▸ **YOUR ASSIGNMENT**:
What you produce should be every line from the data that includes "research".

▸ **SUPPLIED INFORMATION**:
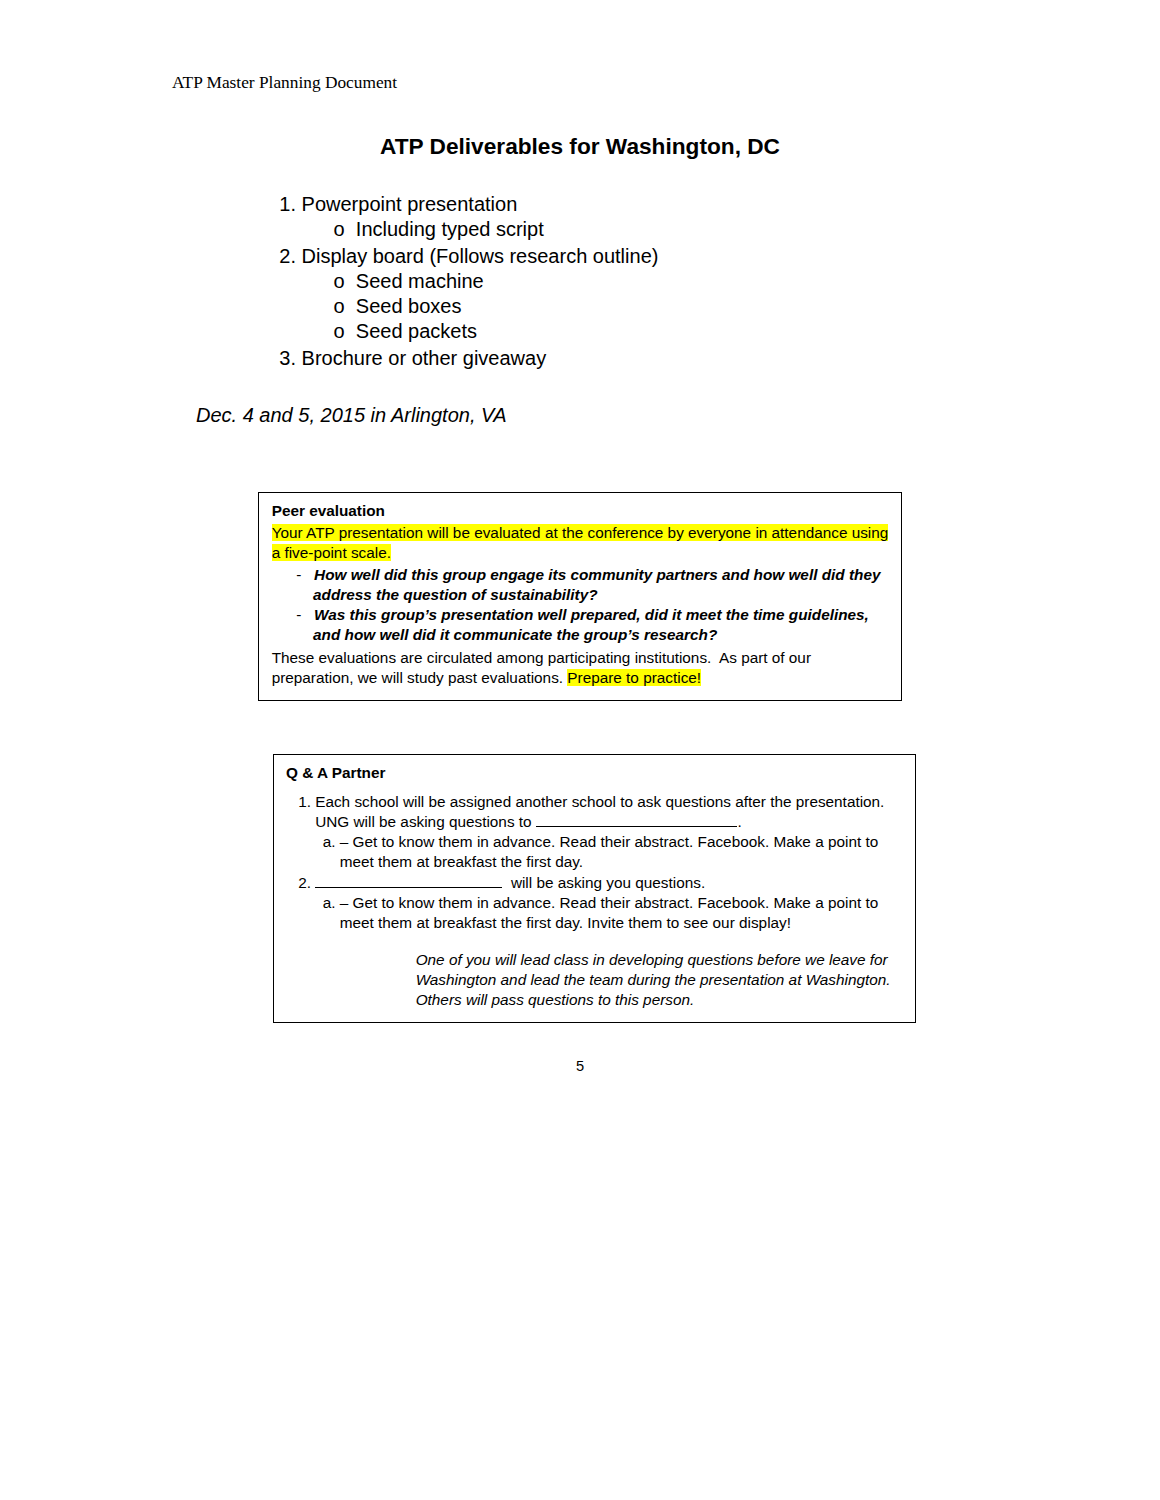ATP Master Planning Document
ATP Deliverables for Washington, DC
Powerpoint presentation
Including typed script
Display board (Follows research outline)
Seed machine
Seed boxes
Seed packets
Brochure or other giveaway
Dec. 4 and 5, 2015 in Arlington, VA
Peer evaluation
Your ATP presentation will be evaluated at the conference by everyone in attendance using a five-point scale.
How well did this group engage its community partners and how well did they address the question of sustainability?
Was this group’s presentation well prepared, did it meet the time guidelines, and how well did it communicate the group’s research?
These evaluations are circulated among participating institutions. As part of our preparation, we will study past evaluations. Prepare to practice!
Q & A Partner
Each school will be assigned another school to ask questions after the presentation. UNG will be asking questions to .
– Get to know them in advance. Read their abstract. Facebook. Make a point to meet them at breakfast the first day.
will be asking you questions.
– Get to know them in advance. Read their abstract. Facebook. Make a point to meet them at breakfast the first day. Invite them to see our display!
One of you will lead class in developing questions before we leave for Washington and lead the team during the presentation at Washington. Others will pass questions to this person.
5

▸ **EXERCISE SOLUTION**:
Display board (Follows research outline)
Was this group’s presentation well prepared, did it meet the time guidelines, and how well did it communicate the group’s research?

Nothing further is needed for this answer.